The data showing a rise in part-time workers comes from the household survey, from which we get our headlines about the level of unemployment and the unemployment rate. Where the establishment report is based on surveys of employers reporting on their payroll numbers, this survey is based on surveys of households reporting on the employment status of people living there. It is a much smaller survey with a much larger margin of error than the establishment survey.

The household survey shows that the number of part-time workers rose from 27.185 million to 27.336 million, an increase of 155,000. The number of full-time workers fell from 134.189 million to 134.167 million, a decline of 22,000. Given the size of the survey and the margin of error, these changes are not statistically significant. The changes between full-time and part-time are just noise.

Importantly, because the 336,000 addition to the payroll comes from the establishment survey and the 155,000 addition to the number of part-time workers comes from the household survey, these cannot be directly compared. They’re based on different questions asked of different sets of respondents.

The analysts focusing on the household survey are also overlooking the fact that it shows a slight downtick in the number of people working part-time “for economic reasons.” This is the category of people who would like to work full-time but cannot because their employer did not need them full-time or they could not find a full-time job. The increase in part-time workers comes entirely from people working part-time for “non-economic reasons,” which includes people who do not want full-time work for a variety of reasons. Adding these workers to payrolls is still genuine employment growth. (Note: these changes are also not considered statistically significant in the household survey.)

Job Growth Was Broad-Based

Some have argued that the job growth in September was quite narrow. That’s just not true. SMBS chief economist Joe Lavorgna pointed out in a recent note to the bank’s clients that the diffusion index score of 64 percent means job gains were broad based.

It is true, however, that job growth was led by what analysts call “high-touch services sectors,” mainly education and health and education, leisure and hospitality, and other services. These are sectors that were lagging behind the rest of the labor market in returning to prepandemic levels and have been playing catch up this year. For the year, they’ve accounted for slightly more than half of nonfarm payroll growth.

(iStock/Getty Images)

This should not be seen as a sign of weakness for the overall economy given the extremely low level of unemployment. Rather, it should be seen as an economy that is at full employment and still adding jobs in weaker segments. Bars and restaurants, for example, only recently returned to prepandemic levels of employment.

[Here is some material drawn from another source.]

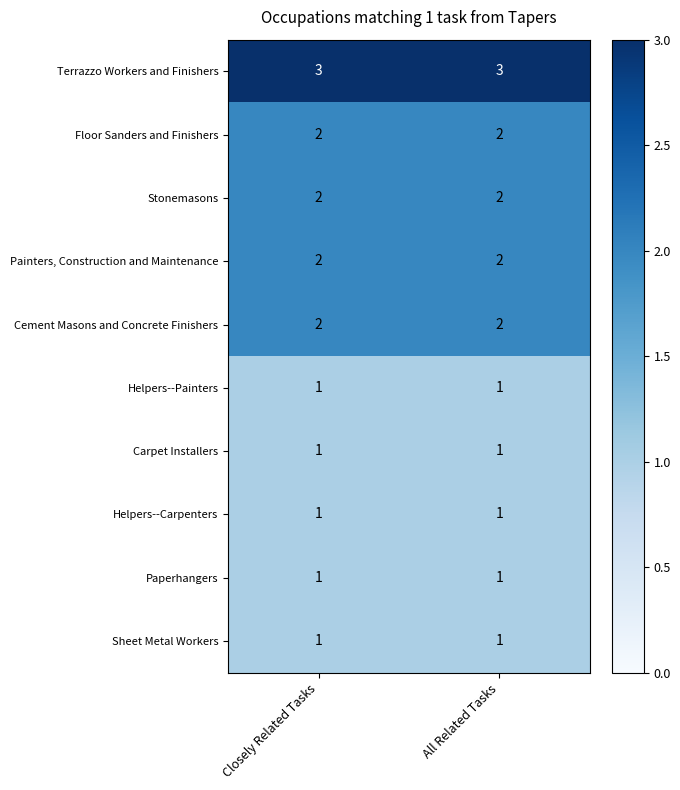

What is the total value across all series at All Related Tasks?

16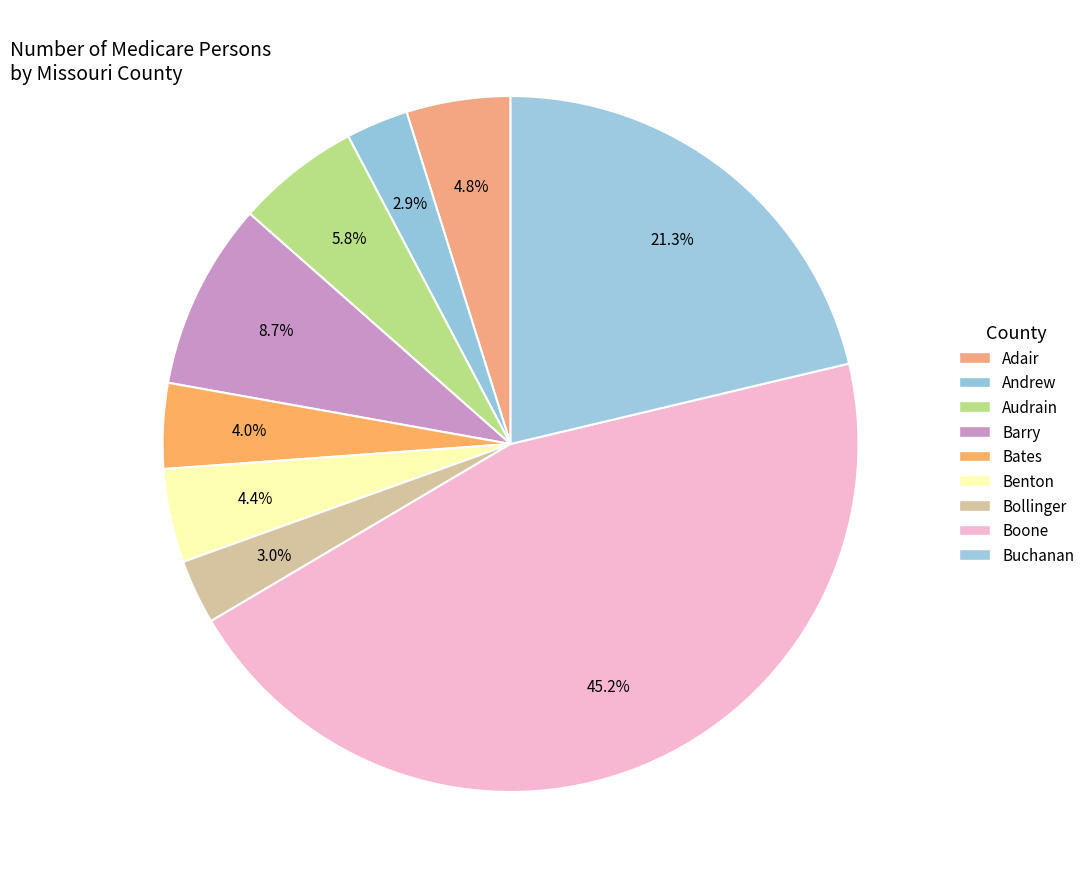

Between Boone and Adair, which is larger?

Boone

What’s more, excluding these three sectors, payrolls rose by 64,000 in September. That’s the first increase in the non-high touch sectors since May.

There is some room for grumbling about government hiring inflating jobs numbers. A big portion of the increase was local and state governments expanding the ranks of “public servants.” But even if we exclude those, the private sector added an impressive 263,000 jobs.

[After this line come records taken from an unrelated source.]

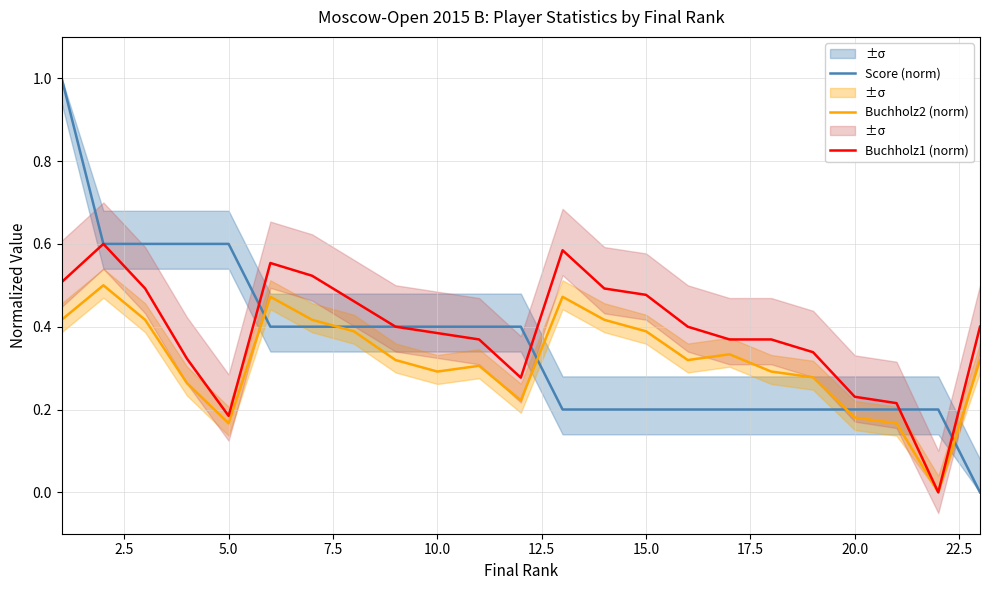

How many categories are shown in the chart?

23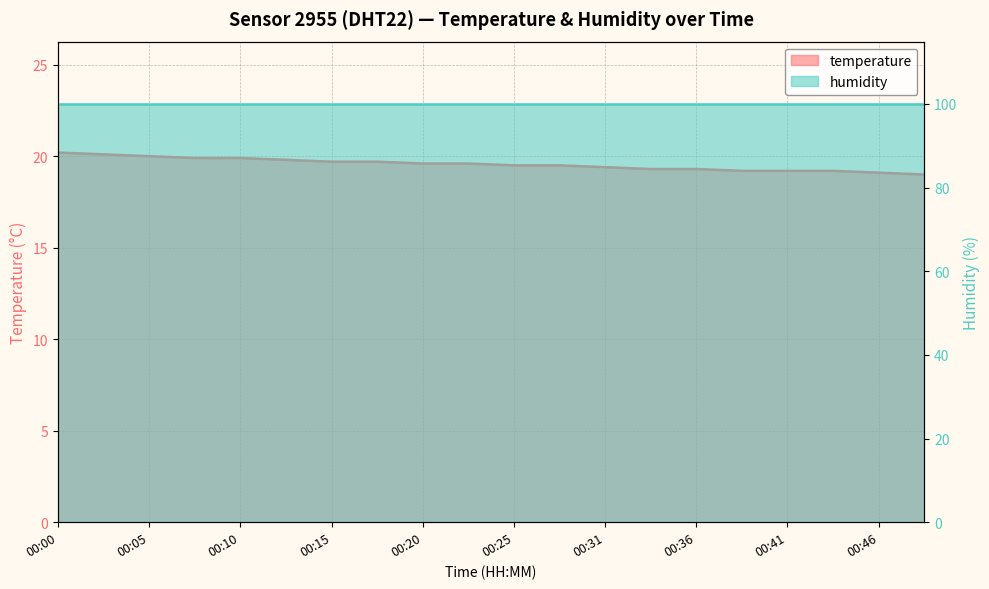

Which label corresponds to the largest value in the chart?

00:00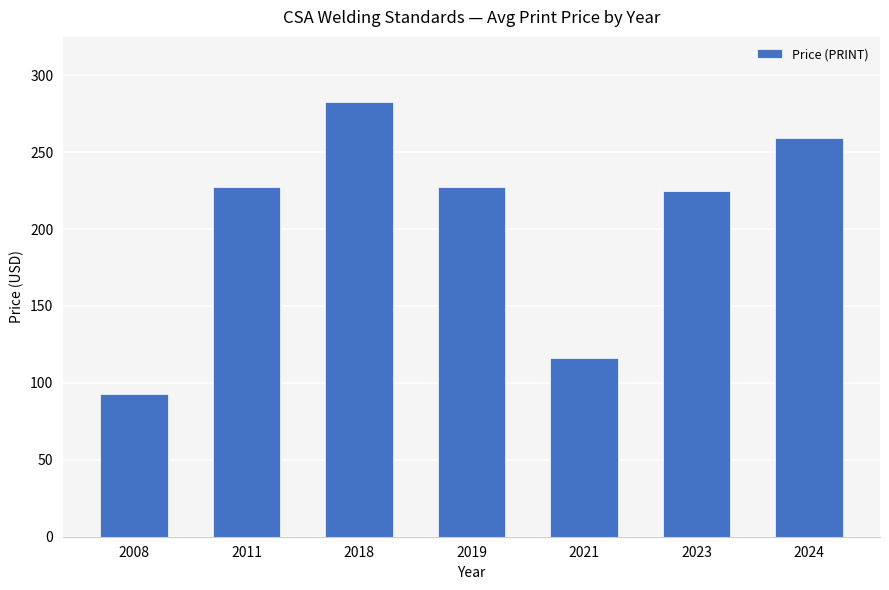

Reading left to right, what are all the values shown in this chart?

93.0	227.0	282.5	227.0	116.0	225.0	259.0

Does this mean a recession is off the table? Not necessarily.

“It is relatively common for the labor market to experience large payrolls either shortly before or at peaks in economic activity. It has happened in five out of the last 10 business cycles,” Lavorgna pointed out in a note helpfully titled “Beware Late Cycle Job Gains.”

The nonfarm payrolls figures are lagging indicators, usually telling us what has been happening in the economy rather than what will happen. Many of the leading indicators tell us a recession still looms.

But they’ve been telling us that for a long, long time now.